Racconta Socrate nel Fedro di Platone che Theuth, una divinità egizia, si recò dal re Thamù per mostrargli le sue ultime invenzioni, tra cui i grammata, ossia le lettere dell’alfabeto, la scrittura.

Per Theuth, grazie alla scrittura, gli egizi sarebbero stati più sapienti e la loro memoria sarebbe stata più forte; essa era, infatti, il rimedio per la sapienza e la memoria:

“Questa conoscenza, o re, renderà gli egiziani più sapienti e più capaci di ricordare, perché con essa si è ritrovato il farmaco della memoria e della sapienza” (Platone, Fedro).

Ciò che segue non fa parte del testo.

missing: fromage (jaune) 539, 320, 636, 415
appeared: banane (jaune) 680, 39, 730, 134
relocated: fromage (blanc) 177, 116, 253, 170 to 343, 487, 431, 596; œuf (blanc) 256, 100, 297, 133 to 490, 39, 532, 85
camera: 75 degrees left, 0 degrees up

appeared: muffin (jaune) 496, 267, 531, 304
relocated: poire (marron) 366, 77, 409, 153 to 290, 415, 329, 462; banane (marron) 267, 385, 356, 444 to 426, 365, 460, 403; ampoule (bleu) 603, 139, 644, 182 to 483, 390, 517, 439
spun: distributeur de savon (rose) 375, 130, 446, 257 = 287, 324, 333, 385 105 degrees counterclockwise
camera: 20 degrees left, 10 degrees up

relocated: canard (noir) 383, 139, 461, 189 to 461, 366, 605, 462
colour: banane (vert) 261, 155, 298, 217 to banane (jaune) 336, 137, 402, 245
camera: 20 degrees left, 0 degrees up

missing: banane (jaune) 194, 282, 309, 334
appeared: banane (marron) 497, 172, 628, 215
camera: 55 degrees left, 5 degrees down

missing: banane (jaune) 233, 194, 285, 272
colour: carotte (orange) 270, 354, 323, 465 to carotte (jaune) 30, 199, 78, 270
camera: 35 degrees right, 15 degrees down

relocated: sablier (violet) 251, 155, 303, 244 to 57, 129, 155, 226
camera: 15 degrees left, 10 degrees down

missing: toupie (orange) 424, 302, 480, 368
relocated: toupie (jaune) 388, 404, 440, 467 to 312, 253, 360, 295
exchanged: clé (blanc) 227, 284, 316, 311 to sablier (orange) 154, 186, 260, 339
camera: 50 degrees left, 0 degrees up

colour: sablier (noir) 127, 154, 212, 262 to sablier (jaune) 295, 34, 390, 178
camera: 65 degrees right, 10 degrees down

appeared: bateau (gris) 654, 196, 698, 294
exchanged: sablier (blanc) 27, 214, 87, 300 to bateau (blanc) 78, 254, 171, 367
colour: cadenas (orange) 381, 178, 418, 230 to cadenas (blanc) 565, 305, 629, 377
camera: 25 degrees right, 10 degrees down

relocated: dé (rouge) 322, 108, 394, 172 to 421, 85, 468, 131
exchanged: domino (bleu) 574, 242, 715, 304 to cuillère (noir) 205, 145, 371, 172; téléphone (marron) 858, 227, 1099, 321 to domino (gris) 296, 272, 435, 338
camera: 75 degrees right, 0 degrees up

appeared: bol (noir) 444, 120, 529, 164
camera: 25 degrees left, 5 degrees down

Ma Thamù non era dello stesso parere e, frenando l’entusiasmo di Theuth, sostenne che in realtà, a causa della scrittura, gli uomini sarebbero stati non sapienti, ma saccenti. La prima conseguenza dell’abbandono dell’oralità a favore della scrittura sarebbe stata non un rafforzamento, ma un impoverimento della memoria:

“O ingegnosissimo Theuth, c’è chi è capace di creare le arti e chi è invece capace di giudicare quale danno o quale vantaggio ne ricaveranno coloro che le adopereranno. Ora tu, essendo padre della scrittura, per affetto hai detto proprio il contrario di quello che essa vale. Infatti, la scoperta della scrittura avrà l’effetto di produrre la dimenticanza nelle anime di coloro che la impareranno; perché fidandosi della scrittura si abitueranno a ricordare dal di fuori mediante segni estranei e non dal di dentro e da se medesimi. Perciò, tu non hai trovato il farmaco della memoria e del richiamare alla memoria. Della sapienza, poi, tu procuri ai tuoi discepoli l’apparenza e non la verità; infatti essi, divenendo per mezzo tuo uditori di molte cose senza insegnamento, crederanno di essere conoscitori di molte cose, mentre come accade per lo più, in realtà, non le sapranno; e sarà ben difficile discorrere con essi, perché sono diventati portatori di opinioni invece che sapienti” (Platone, Fedro).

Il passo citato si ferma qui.